Aragorn stared out over the terrace rail for a moment, then turned back to Arwen. "It is good counsel," he said. "But, truth to tell, I fear it. The wild forests of the North call to me some nights with a power I would not have thought possible. They sing songs of freedom and simplicity. It is a seductive music that calls to me, and I fear I must resist its pull utterly, or else I shall never again find peace on my chosen path."

"Do not fight the call," Arwen said. At Aragorn’s puzzled look, she smiled. "Turn to it, and welcome it into your heart. Acknowledge your love of the wandering life, for it is part of you and will not be denied. Accept the longings of your heart, and then build your dreams upon them."

"As Gofannon could not?" Aragorn murmured. And then there were no more words that he could speak. He sank to his knees on the cool flagstones. Arwen knelt beside him and took her husband in her arms. Whether or not the King of Gondor and Arnor wept for his old comrade there, as the golden breeze of evening caressed the highest tower of the Citadel overlooking the White City, only the Queen ever knew.

After a time had passed, Aragorn and Arwen knelt together on the terrace. Aragorn rested his head against Arwen’s warm shoulder and breathed in her own sweet scent, overlaid this evening with the clean, wholesome aroma of athelas. He listened to the wind singing around the tower and the trees whispering to each other far below. Tilting his head back, he gazed up at the sky all around them, fading to a dim purple. The first stars of the evening had begun to twinkle. Aragorn wondered if Gofannon was spending this night among them, finally getting his chance to explore the stars that he had loved so much in life before continuing his journey beyond the circles of the world.
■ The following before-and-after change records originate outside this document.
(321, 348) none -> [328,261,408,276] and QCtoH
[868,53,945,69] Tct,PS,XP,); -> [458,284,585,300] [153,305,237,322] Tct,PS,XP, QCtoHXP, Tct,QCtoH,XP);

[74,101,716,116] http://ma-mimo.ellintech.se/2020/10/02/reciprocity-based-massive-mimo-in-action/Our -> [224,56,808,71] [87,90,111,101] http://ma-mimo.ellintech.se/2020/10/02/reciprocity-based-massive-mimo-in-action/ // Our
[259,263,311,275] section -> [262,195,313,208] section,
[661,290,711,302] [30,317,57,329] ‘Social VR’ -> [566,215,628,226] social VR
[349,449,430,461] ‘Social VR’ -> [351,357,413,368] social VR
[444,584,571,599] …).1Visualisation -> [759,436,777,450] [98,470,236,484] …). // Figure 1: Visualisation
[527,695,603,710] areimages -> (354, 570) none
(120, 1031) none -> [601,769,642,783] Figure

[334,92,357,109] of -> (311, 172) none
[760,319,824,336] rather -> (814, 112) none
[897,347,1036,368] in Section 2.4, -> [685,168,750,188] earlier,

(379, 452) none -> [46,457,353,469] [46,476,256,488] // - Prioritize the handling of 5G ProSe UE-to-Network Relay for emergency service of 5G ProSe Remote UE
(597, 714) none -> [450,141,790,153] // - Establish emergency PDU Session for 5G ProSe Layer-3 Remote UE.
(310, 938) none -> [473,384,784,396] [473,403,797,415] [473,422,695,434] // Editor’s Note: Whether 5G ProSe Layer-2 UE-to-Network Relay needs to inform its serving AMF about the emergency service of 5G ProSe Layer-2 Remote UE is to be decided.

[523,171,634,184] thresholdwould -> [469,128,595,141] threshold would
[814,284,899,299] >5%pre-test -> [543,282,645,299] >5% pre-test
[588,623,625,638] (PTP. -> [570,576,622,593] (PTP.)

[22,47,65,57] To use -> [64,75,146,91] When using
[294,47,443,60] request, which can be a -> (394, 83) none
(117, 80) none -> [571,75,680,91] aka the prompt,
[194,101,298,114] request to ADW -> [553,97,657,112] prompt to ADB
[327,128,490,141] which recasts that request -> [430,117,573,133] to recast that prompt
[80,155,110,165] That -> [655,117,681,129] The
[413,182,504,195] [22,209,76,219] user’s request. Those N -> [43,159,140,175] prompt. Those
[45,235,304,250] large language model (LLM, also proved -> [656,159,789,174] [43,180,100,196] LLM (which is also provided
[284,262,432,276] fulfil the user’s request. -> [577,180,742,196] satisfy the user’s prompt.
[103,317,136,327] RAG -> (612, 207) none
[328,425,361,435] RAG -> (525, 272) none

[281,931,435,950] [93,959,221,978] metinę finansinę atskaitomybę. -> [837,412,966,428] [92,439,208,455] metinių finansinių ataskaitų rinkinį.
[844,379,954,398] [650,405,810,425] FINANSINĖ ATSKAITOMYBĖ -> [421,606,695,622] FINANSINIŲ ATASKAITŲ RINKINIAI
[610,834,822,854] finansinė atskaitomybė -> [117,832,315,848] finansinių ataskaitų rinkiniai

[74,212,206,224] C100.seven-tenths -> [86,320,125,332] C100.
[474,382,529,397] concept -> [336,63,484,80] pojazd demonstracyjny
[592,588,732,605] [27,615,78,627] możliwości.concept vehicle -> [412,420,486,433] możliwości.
"Farewell, my old friend," he whispered, then turned his head to breathe Arwen’s athelas-tinged scent once more. It still grew in the Wild, and he was comforted by that, knowing that the world still offered this aid to travelers wounded upon the road. Yet it was also here in Minas Tirith, strengthened and refined to soothe the greater woes of a kingdom. For the first time in many nights, as he rested in the arms of his Queen in their eyrie atop the White City of Minas Tirith, high above the city and the farmland and the wilderness, the King was truly at peace.

END

 

 

Afterword

Many thanks to all who enjoyed this story. It's a slightly different crowd than the last time I posted this, which I like. I enjoy very much reading people's reactions, as you often see things in the story that I do not, and it's neat to see something that I've lived in and gotten comfortable with through new eyes.

In case anyone was wondering, Gofannon died of ergot poisoning. Ergot is a fungus that attacks mainly rye, although other grains have been affected from time to time. Bread made with infected rye flour causes hallucinations and heart problems similar to LSD. Ergot was common in Europe in the Middle Ages, and is thought to be at the root of many outbreaks of mass hysteria, including lycanthropy in Central Europe and the Salem witch craze in America.

That's about it on this end. Thank you once again for reading, and I do hope you enjoyed it.